Lots, and I mean lots of catfish are out there, that somewhat resemble "marine" sharks. Most of these kinds of fish, outgrow home aquariums, however some are be able to kept in 100 gallon tanks or less.

Also a note about the Paroon Shark(which I think looks most like a shark out all catfish during it's subadult stage), if that turns out to be your interesting looking catfish, the common Pangasius sanitswongi, they get huge, some say anywhere from 3-6 feet. However, some people also there's smaller very very similiar subspecies. Planet Catfish said there's been a smaller hybrid of the Paroon Shark in order (well they said artificial) to keep down it's low size and keep it's attracting looks. None of these I can seem to get confirmed, so who knows. I've included some pictures of these guys, as junveniles, very small adults.

Good places to look:
Here at AquariaCentral.Com Check out some of the species profiles of the above catfish.

Planetcatfish.com has a good resource and picture library.

Scotcat.com is also good, but I find there site kind of hard to navigate, but still very good.

Hopefully this will help you find what your looking for.

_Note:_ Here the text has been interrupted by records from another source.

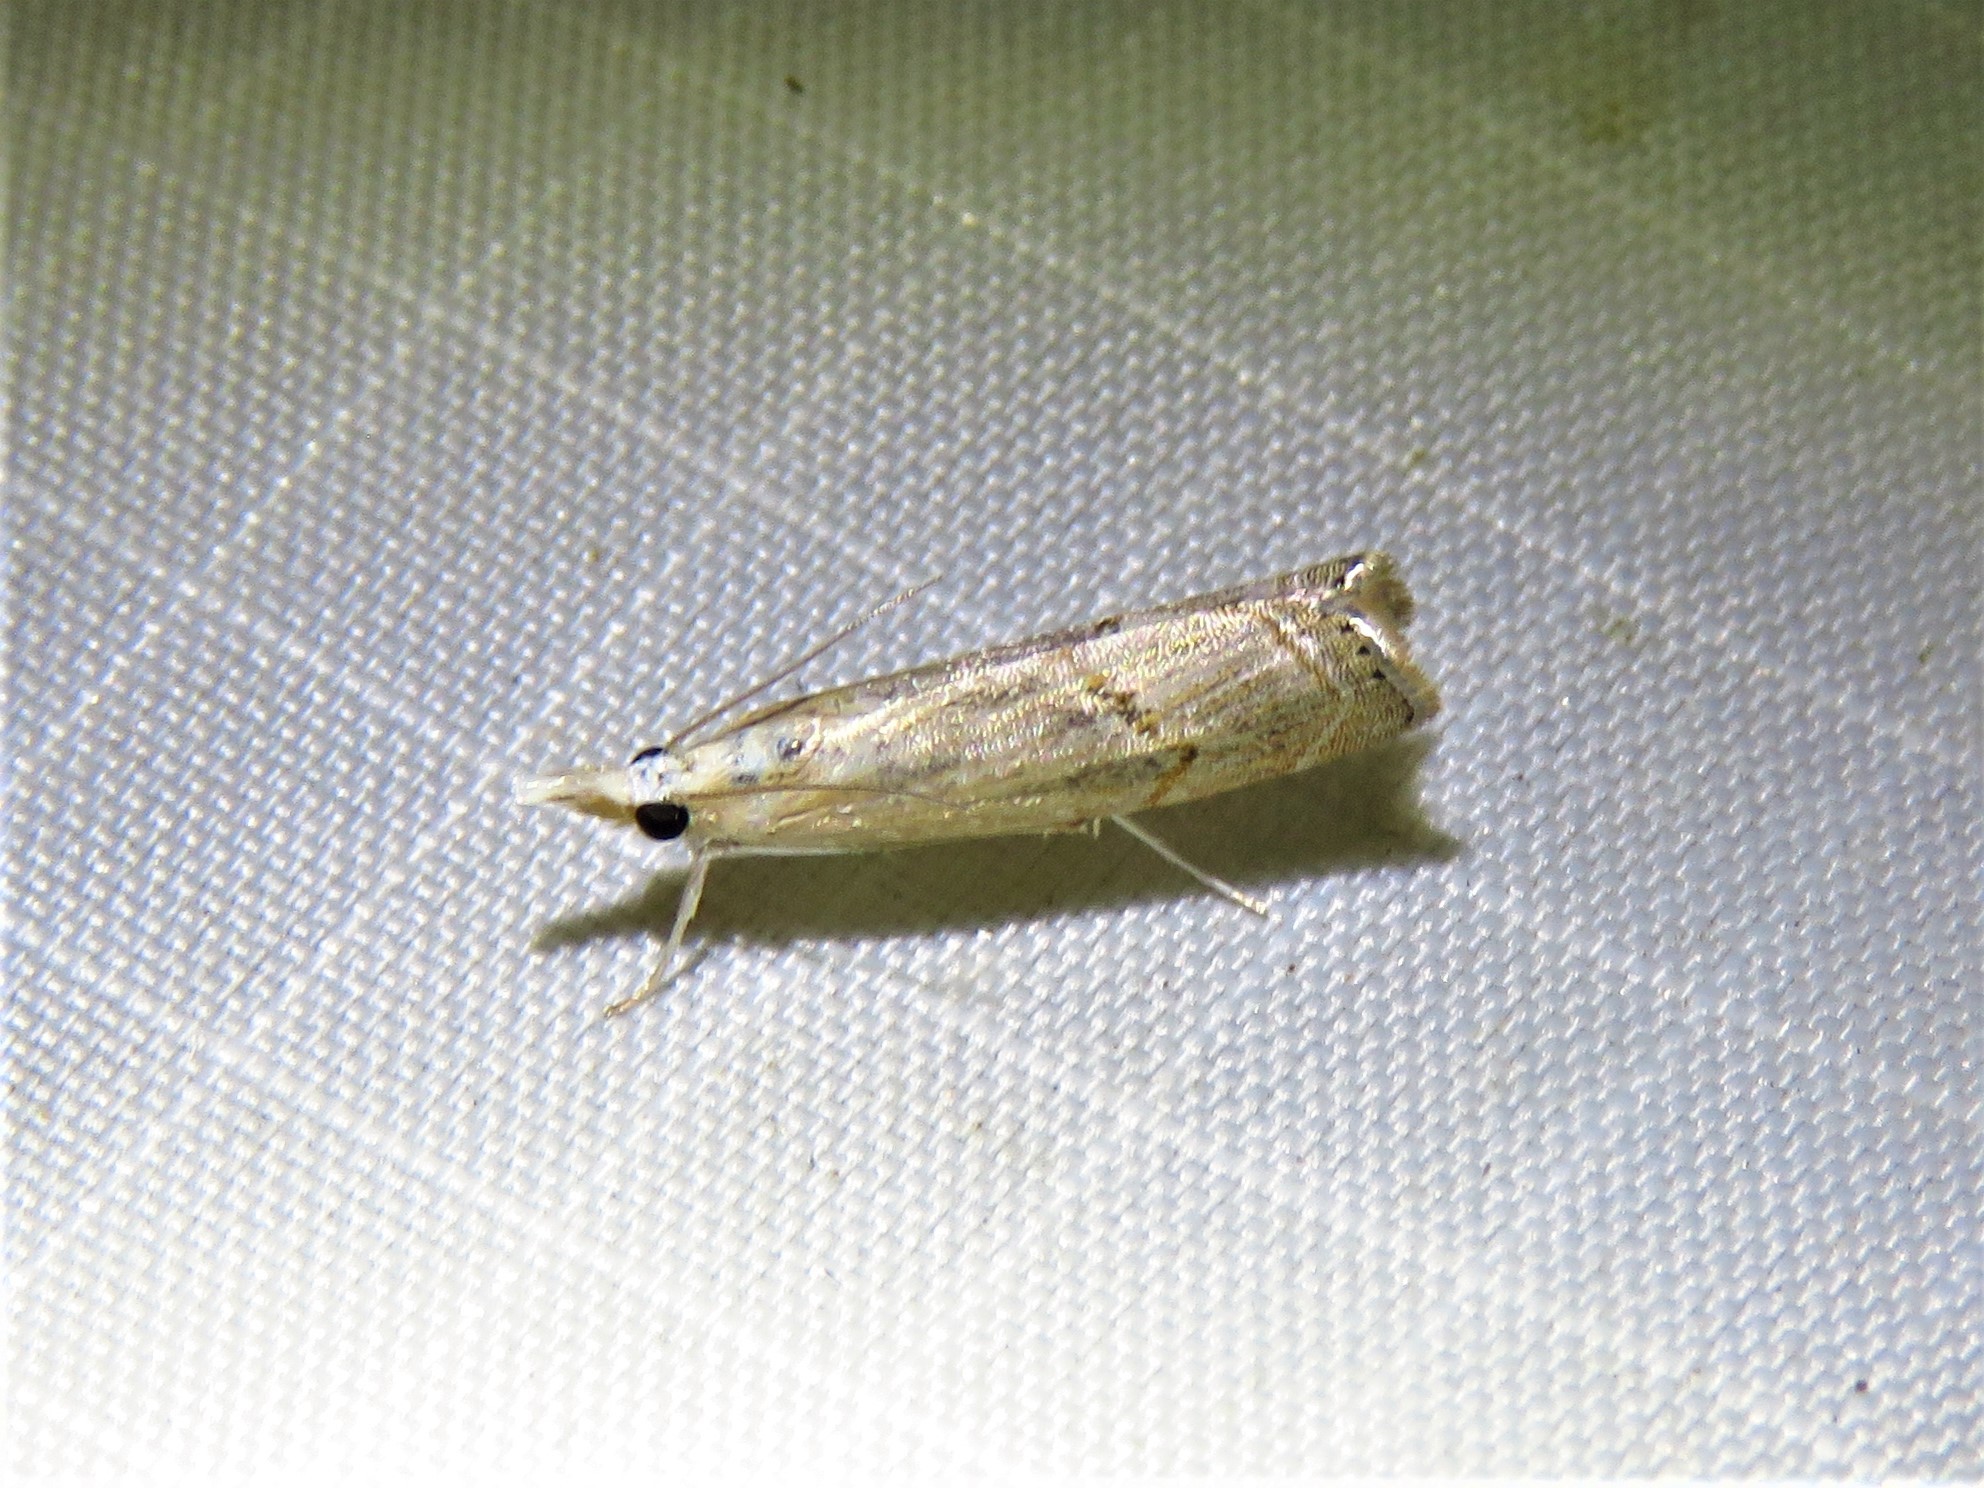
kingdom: Animalia
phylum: Arthropoda
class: Insecta
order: Lepidoptera
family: Crambidae
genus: Parapediasia
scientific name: Parapediasia decorellus
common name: Graceful grass-veneer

pangasius_santiwongesi.jpg
 
Alot of people up here refer to the irridescent shark as an irridescent dolphin...perhaps your LFS has the albino versions or just a different geographic form.
 
Thanks for all the help. I will check out some of those catfish sights.

I'm a LFS retailer/manager and I'm thoroughly frustrated with the lack of non-scientific names that are used at the wholesale level. They make up names quite often. It especially frustrates me with the marine fish! I try to tag all fish with the common and scientific name, just so my crew can learn the names correctly. I mean, I get customers spewing off the scientific names and their face goes blank. Well, mine does to sometimes, but sometimes I get a clue in the name somewhere!:D

I'm afraid this fish will be quite large, this is what the wholesaler told me, but no specifics. And I think it is blind. The eye area is very opaque. And it swims kinda with it's head up higher than the rest of his body. Kinda pale blue with a shark body, front of nose very blunt, no whiskers.

Ah well, I'll keep looking.
 
Cetopsis Catfish

I know nothing about this fish but it fits your description very well. Not a huge fish though. I think they reach around 12-18". They are said to actually "burrow" into larger fish. A real vampire.


This is a rare fish. Same family as the Candiru actually. Look at the Cetopsis coecutiens in the Cetopsidae family at www.planetcatfish.com to check indentification.
 
Thanks! That was it: Cetopsis coecutiens, or Whale Catfish. One site had some laying along side a persons foot for size comparison and another site said 30-35 cm/13"-14". Whew! I'm glad it's not one of those huge monsters! They had the attitude part right, too, and one site said that one had been cut open (in the wild) and it had eaten all sorts of things including fish, bugs and larvae.